Deputados mineiros foram os primeiros a serem cassados no Brasil
A cassação por unanimidade de três deputados
operários e sindicalistas pela Assembléia Legislativa, em 1964, os
primeiros de todo o País destituídos dos cargos na época do golpe
militar por serem considerados ameaças à ordem, foi o tema do 2º
painel do Ciclo de Debates Resistir Sempre - 64 Nunca Mais.
Realizado na tarde desta quarta-feira (31/3/04), o painel teve como
coordenador o deputado Antônio Júlio (PMDB). "Desde quando foram
eleitos, em 62, numa época de grande movimentação por mudanças
sociais, Clodesmidt Riani, Sinval Bambirra e José Gomes Pimenta (o
Dazinho) já se sentiam reprimidos pelos outros 81 deputados. Naquele
tempo, a política era tradicionalmente considerada privilégio da
elite", lembrou a historiadora Lucília Neves.
Autora de dois livros sobre esse período do Brasil,
Lucília também tem um estudo chamado "A longa noite das atas
secretas", que relata como foi a cassação dos parlamentares, a
partir da pesquisa de toda a documentação existente na Assembléia,
só liberada 34 anos depois. A votação pelo afastamento dos deputados
foi realizada em reunião secreta. Considerados comunistas e
subversivos, eles, já presos e sem auxílio, tiveram apenas 24 horas
para preparar a defesa. "A partir de então, ao contrário da
efervescência do início da década, a conjuntura internacional era a
da guerra fria. O mundo se polarizava em dois blocos e o socialismo
batia à porta da América Latina", relembrou. "O conservadorismo não
podia suportar o medo de renovação e essa experiência não pode ser
esquecida pelas várias gerações presentes neste Plenário. Qualquer
forma de restrição à liberdade traz consigo conseqüências terríveis:
silêncio, medo e tortura", disse.
Um dos deputados cassados, Clodesmidt Riani,
presente no ciclo de debates, relatou sua experiência de vida desde
a década de 50, sempre voltada para os interesses da classe
trabalhadora. "Não posso contar toda a minha história, pois é
longa", emocionou-se o ex-deputado, que, após a anistia, elegeu-se
novamente deputado, para a 10ª Legislatura (1983 a 1987). "Nossa
luta não era superficial. Queríamos reformas de base", afirmou.

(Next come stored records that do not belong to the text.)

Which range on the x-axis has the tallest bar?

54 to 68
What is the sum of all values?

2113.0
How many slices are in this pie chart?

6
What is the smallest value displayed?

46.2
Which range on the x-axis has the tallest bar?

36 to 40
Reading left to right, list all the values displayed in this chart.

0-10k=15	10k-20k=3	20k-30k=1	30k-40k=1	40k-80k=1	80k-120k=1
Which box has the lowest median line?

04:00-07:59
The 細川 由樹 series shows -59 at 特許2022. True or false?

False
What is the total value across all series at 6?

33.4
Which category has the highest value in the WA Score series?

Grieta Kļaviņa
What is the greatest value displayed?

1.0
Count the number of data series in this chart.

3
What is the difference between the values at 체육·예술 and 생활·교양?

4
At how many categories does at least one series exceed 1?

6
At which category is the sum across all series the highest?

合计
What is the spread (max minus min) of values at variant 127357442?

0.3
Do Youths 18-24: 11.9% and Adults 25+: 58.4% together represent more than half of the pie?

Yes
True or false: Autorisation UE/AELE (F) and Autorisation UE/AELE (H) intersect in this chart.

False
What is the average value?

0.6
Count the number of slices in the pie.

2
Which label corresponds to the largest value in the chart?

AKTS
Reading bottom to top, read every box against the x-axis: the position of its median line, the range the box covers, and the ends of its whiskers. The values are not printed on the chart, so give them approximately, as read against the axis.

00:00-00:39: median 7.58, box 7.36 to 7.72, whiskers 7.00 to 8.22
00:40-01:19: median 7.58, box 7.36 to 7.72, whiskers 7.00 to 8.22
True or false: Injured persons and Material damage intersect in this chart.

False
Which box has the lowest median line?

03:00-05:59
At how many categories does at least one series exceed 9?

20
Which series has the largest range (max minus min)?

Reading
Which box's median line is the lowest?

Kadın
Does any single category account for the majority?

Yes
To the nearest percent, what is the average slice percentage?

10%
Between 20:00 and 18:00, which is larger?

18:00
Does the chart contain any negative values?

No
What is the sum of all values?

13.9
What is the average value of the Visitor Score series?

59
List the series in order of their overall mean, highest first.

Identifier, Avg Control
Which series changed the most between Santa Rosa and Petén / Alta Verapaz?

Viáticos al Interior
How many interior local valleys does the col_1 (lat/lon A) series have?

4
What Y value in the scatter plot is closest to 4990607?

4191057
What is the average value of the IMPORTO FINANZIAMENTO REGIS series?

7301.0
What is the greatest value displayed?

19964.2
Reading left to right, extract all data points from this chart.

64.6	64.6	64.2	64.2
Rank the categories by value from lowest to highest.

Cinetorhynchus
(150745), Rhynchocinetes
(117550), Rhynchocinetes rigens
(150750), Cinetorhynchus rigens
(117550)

Operário é exemplo de vida
Outra personagem importante da época da ditadura
militar, o ex-deputado José Gomes Pimenta é tema de um livro do
professor de Ciência Política Michel Le Ven, que lamentou a ausência
de Dazinho no ciclo de debates, por falta de condições de saúde. "Os
representantes são eleitos para criar legislações que nos permitam
viver em sociedade e como cidadãos. Homem, deputado, líder sindical
e portador de ética na política, Dazinho representa por excelência o
povo brasileiro", ressaltou Le Ven.
Segundo ele, a cassação e a perseguição dos
deputados operários, antes dos demais, representa o objetivo do
golpe que classificou como contra-revolucionário: perseguir tudo que
vem do povo. Um exemplo, de acordo com ele, foi a criação do FGTS,
em 1967, que classificou como medida repressora e restritiva do
regime militar. "Esse foi o prenúncio do que temos hoje, como
trabalho informal e globalização, conseqüências perversas do ideário
de Brasil grande, Exército puro e capacidade produtiva do
trabalhador", criticou. Para Michel Le Ven, a ditadura não produz
movimento, mas provoca instintos de reação saudáveis, como os
notados na década de 70.
"Puro e desprendido, Dazinho foi mais um profeta
desarmado que um militante, por isso foi mais frágil. Como cientista
político, não tenho vergonha de reconhecer isso", assumiu Michel Le
Ven. Ele afirmou que está preparando uma segunda edição do livro
para homenagear o ex-deputado, que é considerado pelo cientista um
exemplo de vida a ser seguido. "Acreditem nas próprias forças para
se abrirem ao mundo, mesmo quando forem traídos e viverem no
silêncio por anos e anos", aconselhou.